**PASSAGE GIVEN:**
>> start

I’m tackling my goal by running a (parametrised) task locally (submitting via background) - this runs a tree command on the model directory - a (read-only) NFS export of the HPC where the model is run.
Specifically, my suite.rc contains a family and task along following lines:

[[LOCAL_JOB]]
    # Settings for job to be submitted on local machine
        [[[remote]]]
            # set current host (where "rose suite-run" cmd was invoked)
            host = {{ ROSE_ORIG_HOST }}
        [[[job]]]
            batch system = background

    [[model<stage>_list]]
        inherit = LOCAL_JOB

        script = """
            set -e
            echo "Listing after ${CYLC_TASK_PARAM_stage} stage:"
            tree -Difanqpugs --dirsfirst ${LIST_DIR}
            """

        [[[environment]]]
            LIST_DIR = "{{ HPC_HOME_NFS }}/{{ MODEL_DIR }}"

Result
As I’ve not directed the script’s stdout anywhere separate, so this is going to the job.out.
In the job.out, this results in something like the following, where the cylc task’s <utctimenow> INFO - started message has got mixed up (interleaved) with the tree output from the task’s script:

Suite    : mi-su173
Task Job : 20190501T0000Z/model_copy_list/01 (try 1)
User@Host: me@mypc

Listing after copy stage:
/hpc/path/to/model
[drwxr-xr-x me  users           4096 Jun  4  2019]  /hpc/path/to/model
<snip ~50 lines>
[-rw-r--r-- me  users          34497 Jun  2  2019]  /hpc/path/to/model/src/code.f90
[-rw-r--r-- me  users           1158 Jun  2  2019]  /hpc2020-03-07T14:10:45Z INFO - started
/path/to/model/src/Makefile
[-rw-r--r-- me  users           1906 Jun  2  2019]  /hpc/path/to/model/src/morecode.f90
<snip loads>
500 directories, 5000 files
2020-03-07T14:10:49Z INFO - succeeded

I’m guessing this mixing of the tree output with the task messages is because the two stdouts (task and script) aren’t explicitly {un}buffered or otherwise handled to avoid this sort of mixing.
And the size of the tree stdout here (/some other property of tree/background/other) may also contribute.

Workaround 0:
I was fine with this tree output being in the job.out: I’m just doing a visual inspection (and don’t expect to need to do this much in future - just as I debug this case), so could ignore (irrelevant) task message timestamp differences when I come to review diffs later.

>> end

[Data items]

>> start

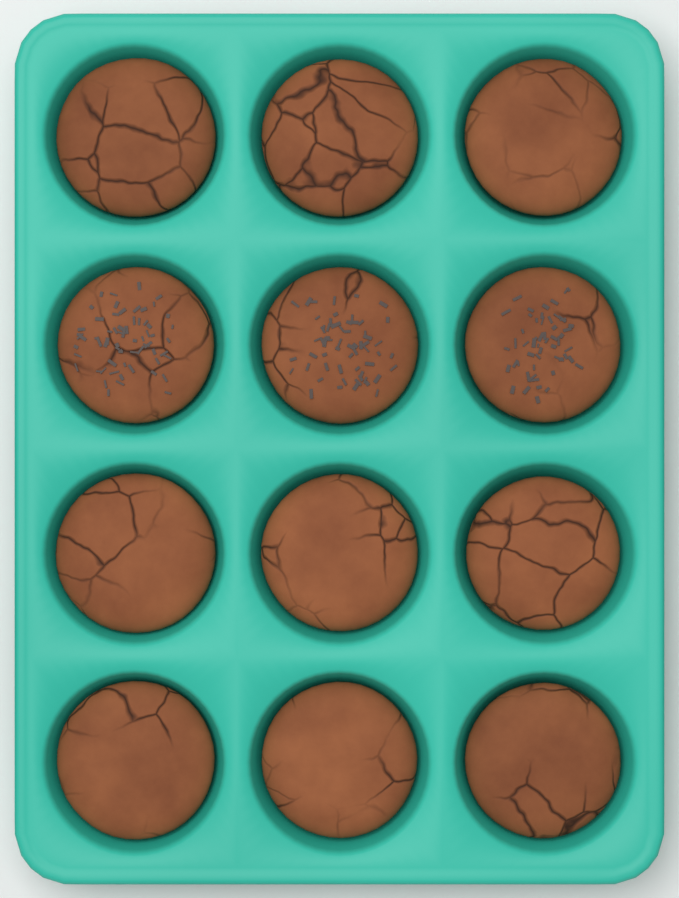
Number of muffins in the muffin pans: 12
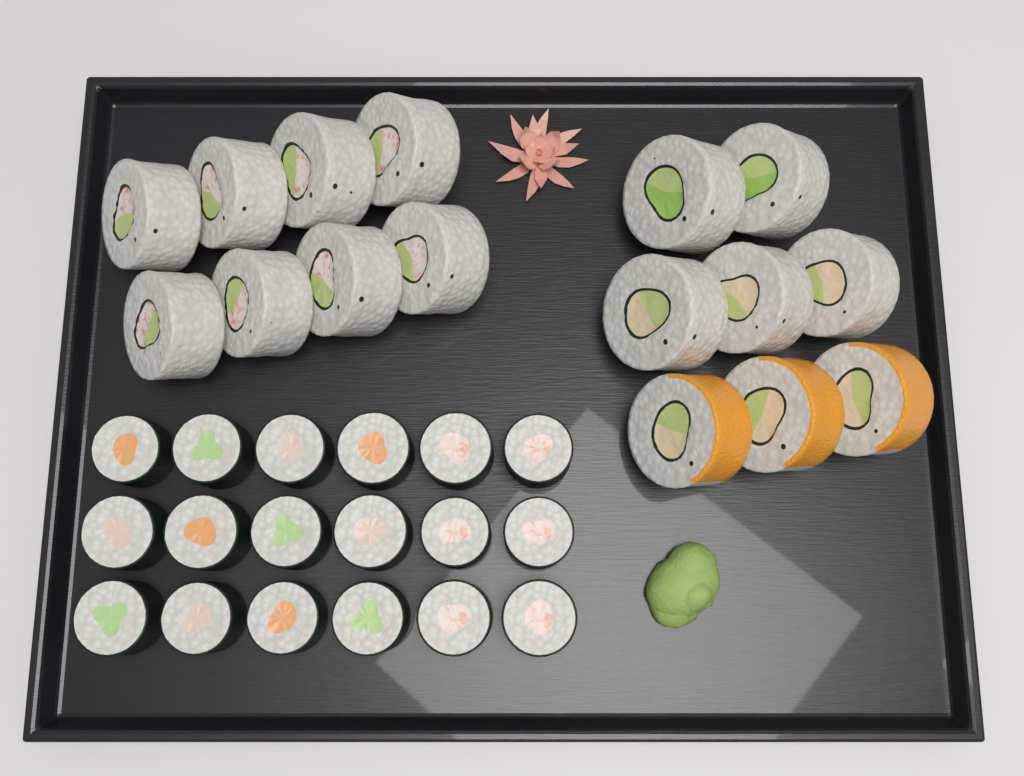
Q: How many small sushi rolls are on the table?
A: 18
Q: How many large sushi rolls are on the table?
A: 16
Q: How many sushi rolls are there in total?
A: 34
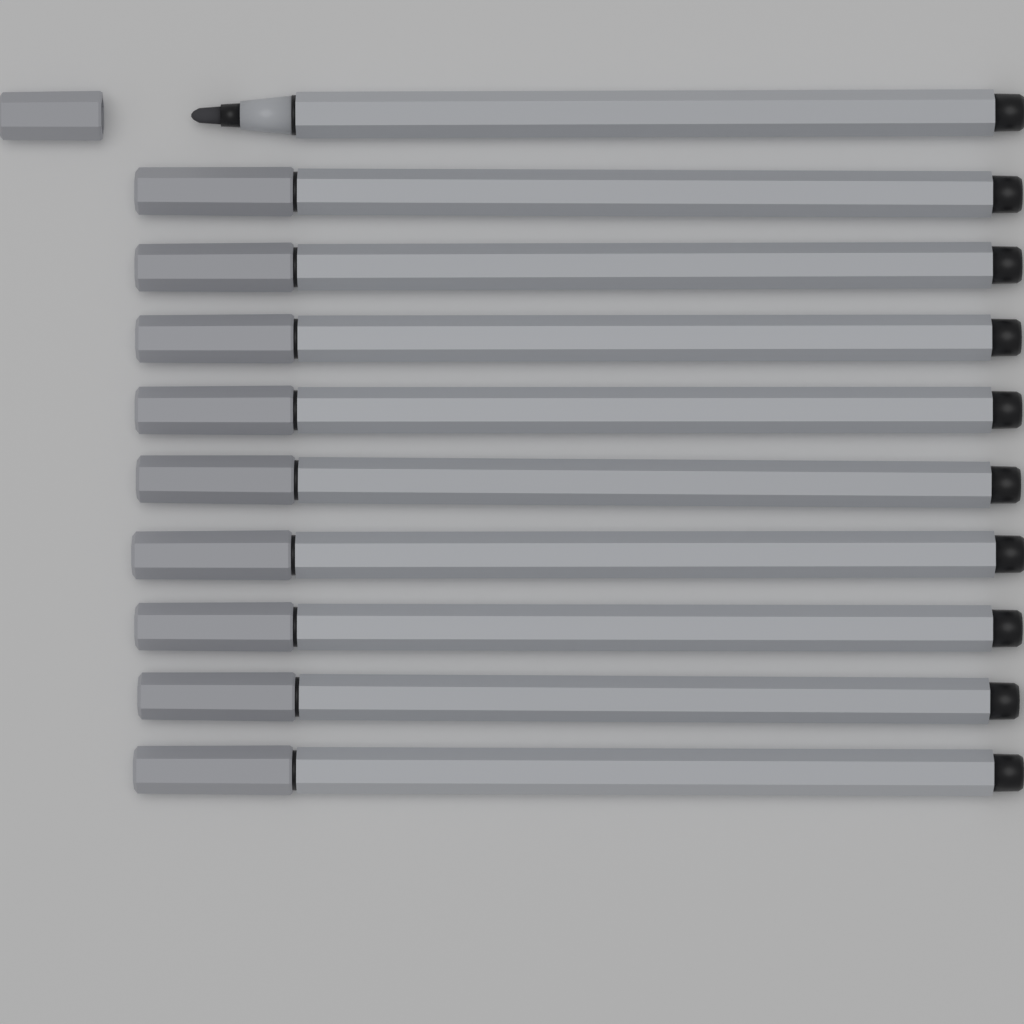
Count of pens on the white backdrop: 10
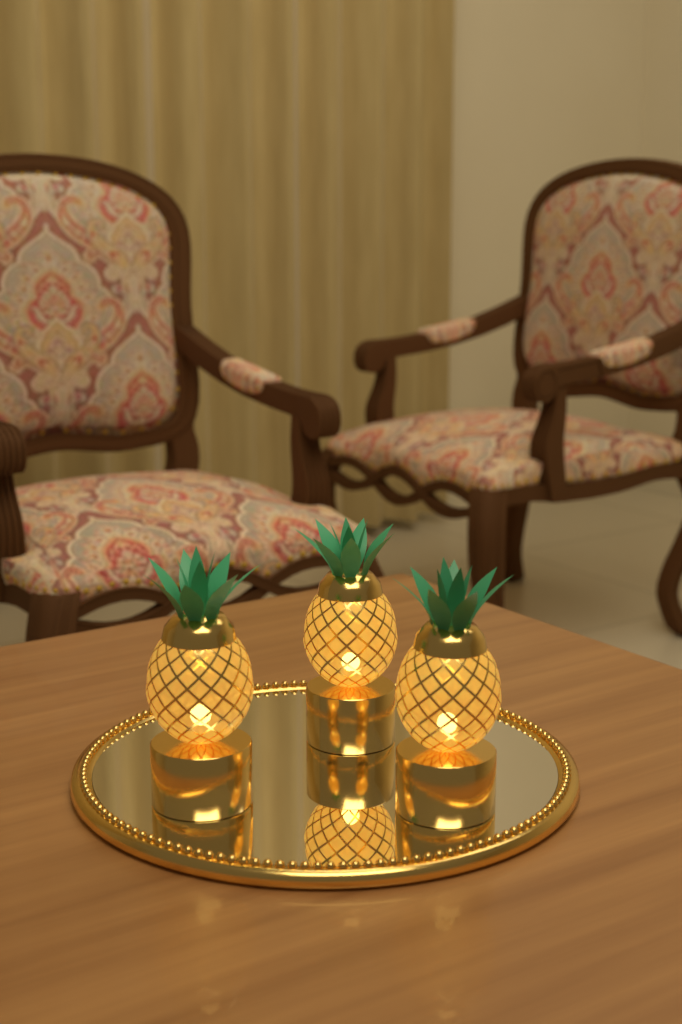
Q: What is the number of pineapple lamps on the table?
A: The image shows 3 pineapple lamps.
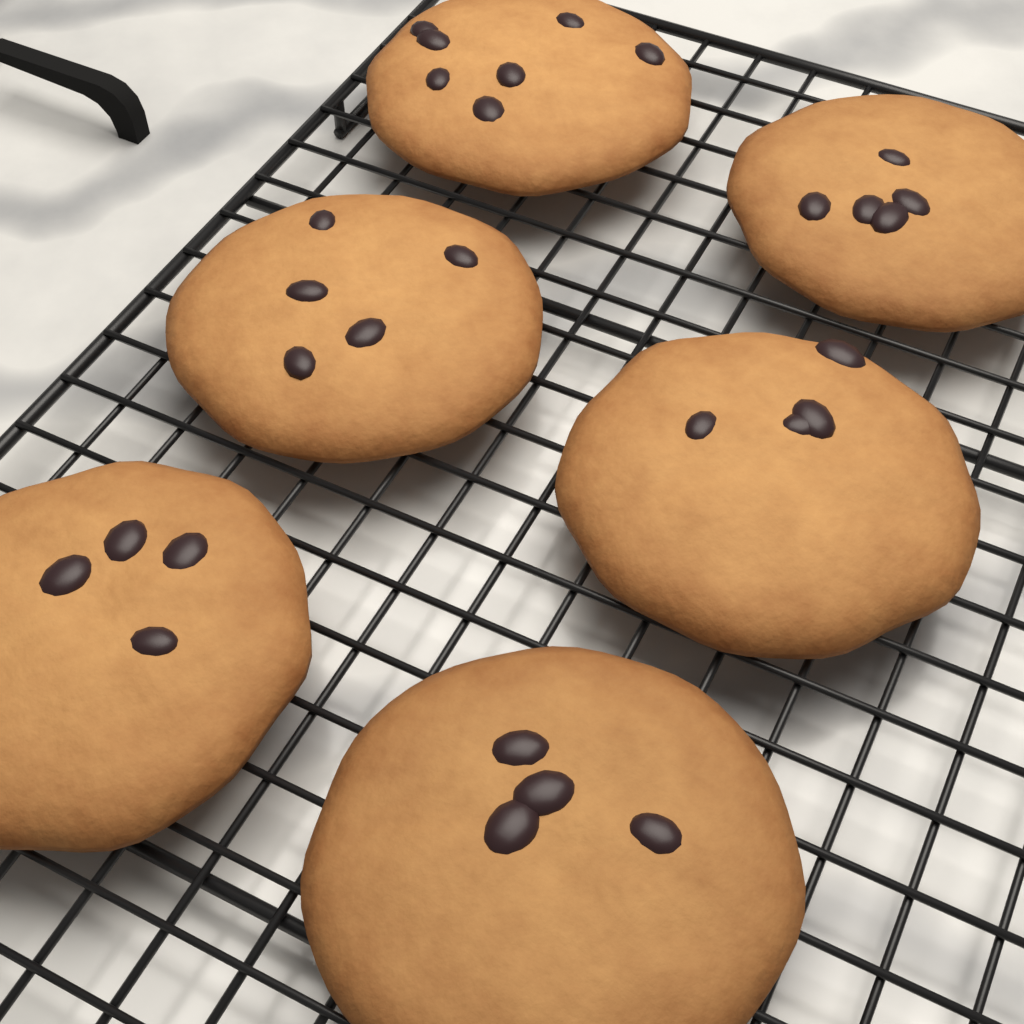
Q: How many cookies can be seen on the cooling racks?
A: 6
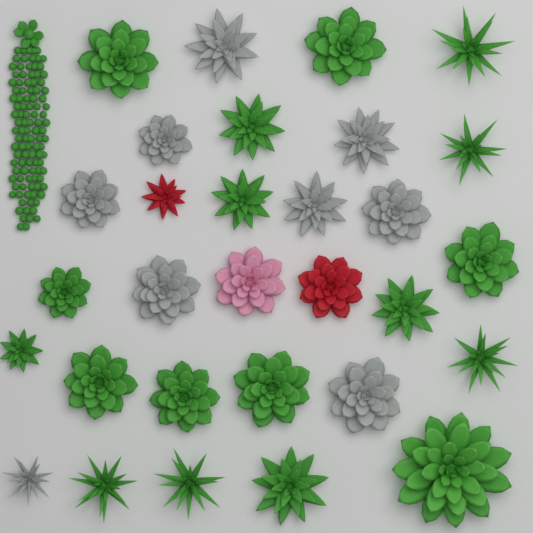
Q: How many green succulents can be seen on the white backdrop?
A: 19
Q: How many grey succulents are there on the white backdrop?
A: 9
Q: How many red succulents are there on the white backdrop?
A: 2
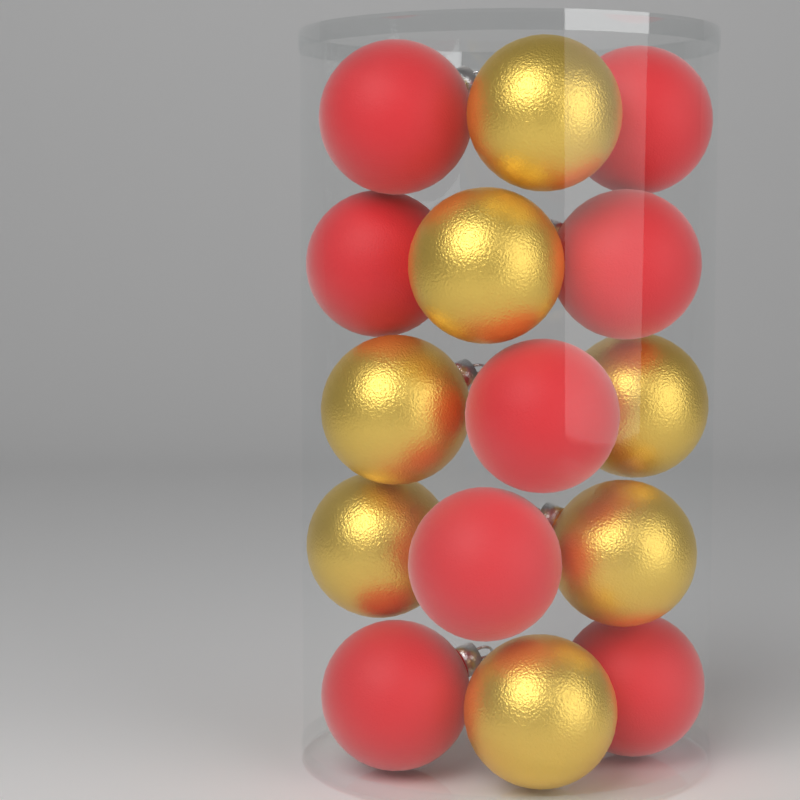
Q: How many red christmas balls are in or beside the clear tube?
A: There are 8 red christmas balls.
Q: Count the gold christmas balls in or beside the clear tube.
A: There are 7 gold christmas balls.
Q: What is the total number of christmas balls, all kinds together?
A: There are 15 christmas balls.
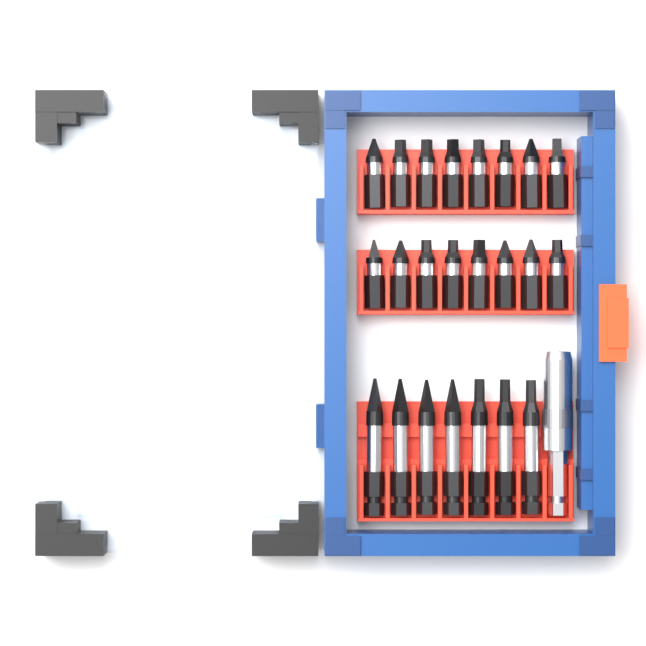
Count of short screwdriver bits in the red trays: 16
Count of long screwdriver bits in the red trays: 7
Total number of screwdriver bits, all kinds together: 23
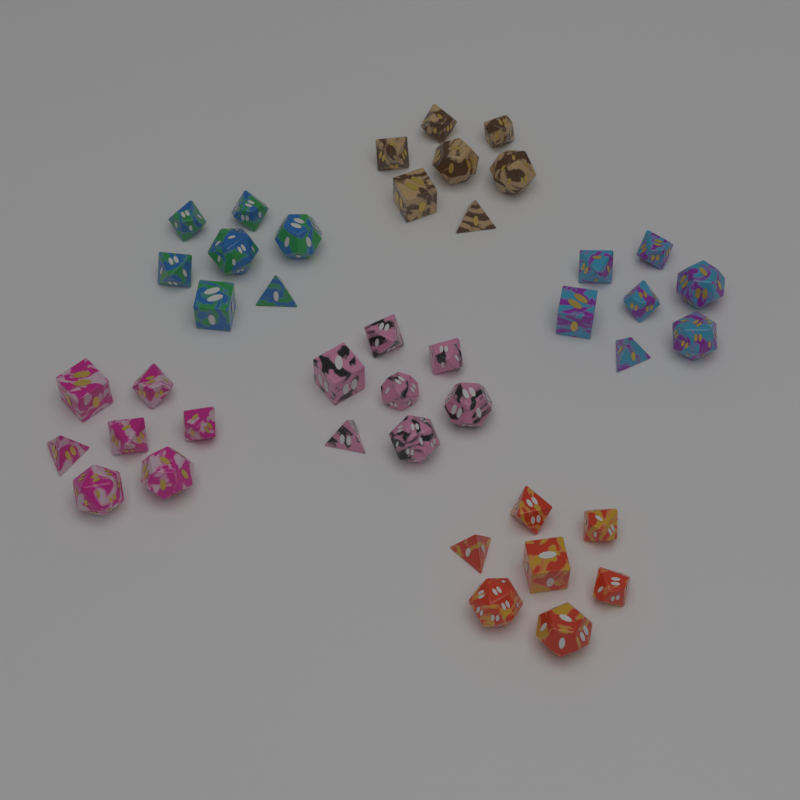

>> end

**JOBS:**
A - In two sentences, summarize the post about interleaved job output.
B - Copy the post about interleaved job output between "[[LOCAL_JOB]]" and "cmd was invoked)", inclusive.
C - Answer these questions from the post about interleaved job output:
(i) Which batch system is set for the job to be submitted on the local machine?
(ii) How many directories and files does the tree listing report at the end?
(iii) What timestamp appears on the "INFO - succeeded" message?

**SOLVED PROBLEMS:**
A - The writer runs a parametrised task locally through the background batch system, and it runs a tree command on the model directory, a read-only NFS export of the HPC. Because the script's stdout goes to the job.out, the cylc task's "INFO - started" message ends up interleaved with the tree output, which the writer guesses happens because the two stdouts aren't explicitly buffered or otherwise handled.

B -
[[LOCAL_JOB]]
    # Settings for job to be submitted on local machine
        [[[remote]]]
            # set current host (where "rose suite-run" cmd was invoked)

C -
(i) Background.
(ii) 500 directories and 5000 files.
(iii) 2020-03-07T14:10:49Z.